Task directions
Retype the data exactly, from its first line to the line containing "recognized around the globe as a great", including both, and skip any picture.

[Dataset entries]

--------

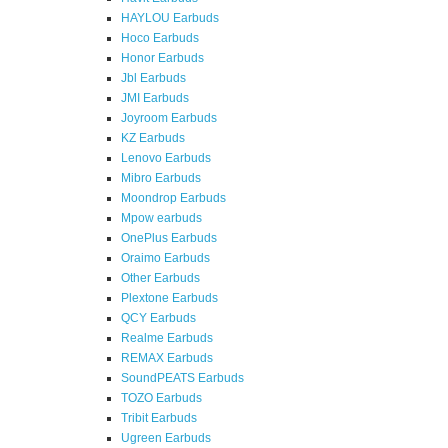
HAYLOU Earbuds
Hoco Earbuds
Honor Earbuds
Jbl Earbuds
JMI Earbuds
Joyroom Earbuds
KZ Earbuds
Lenovo Earbuds
Mibro Earbuds
Moondrop Earbuds
Mpow earbuds
OnePlus Earbuds
Oraimo Earbuds
Other Earbuds
Plextone Earbuds
QCY Earbuds
Realme Earbuds
REMAX Earbuds
SoundPEATS Earbuds
TOZO Earbuds
Tribit Earbuds
Ugreen Earbuds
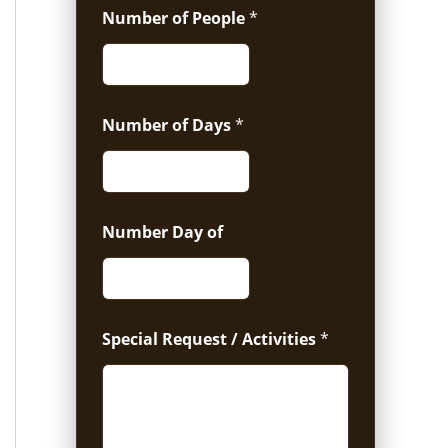
Number of People
*
Number of Days
*
Number Day of
Special Request / Activities
*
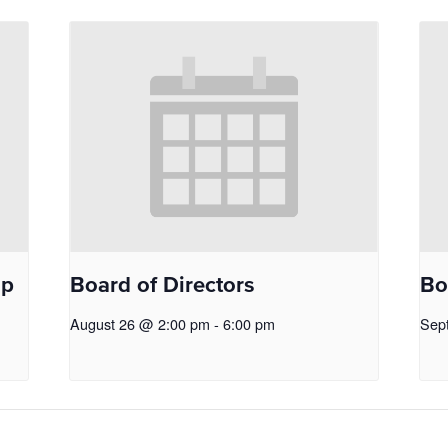
op
Board of Directors
Bo
August 26 @ 2:00 pm
-
6:00 pm
Sep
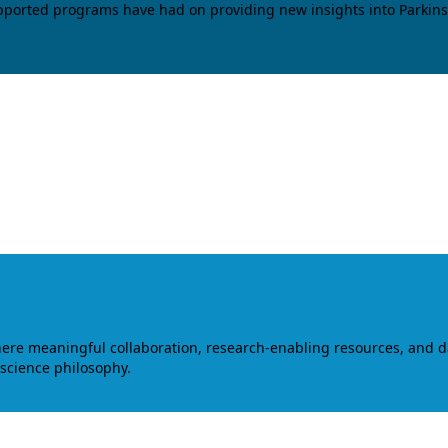
upported programs have had on providing new insights into Parkins
where meaningful collaboration, research-enabling resources, and 
 science philosophy.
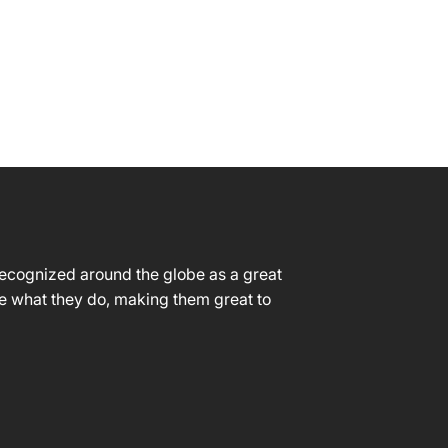
CONTACT
 recognized around the globe as a great
ve what they do, making them great to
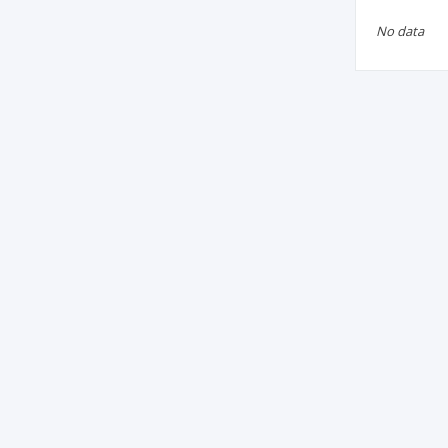
No data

--------

Response to this task
HAYLOU Earbuds
Hoco Earbuds
Honor Earbuds
Jbl Earbuds
JMI Earbuds
Joyroom Earbuds
KZ Earbuds
Lenovo Earbuds
Mibro Earbuds
Moondrop Earbuds
Mpow earbuds
OnePlus Earbuds
Oraimo Earbuds
Other Earbuds
Plextone Earbuds
QCY Earbuds
Realme Earbuds
REMAX Earbuds
SoundPEATS Earbuds
TOZO Earbuds
Tribit Earbuds
Ugreen Earbuds
Number of People
*
Number of Days
*
Number Day of
Special Request / Activities
*
op
Board of Directors
Bo
August 26 @ 2:00 pm
-
6:00 pm
Sep
upported programs have had on providing new insights into Parkins
where meaningful collaboration, research-enabling resources, and 
 science philosophy.
CONTACT
 recognized around the globe as a great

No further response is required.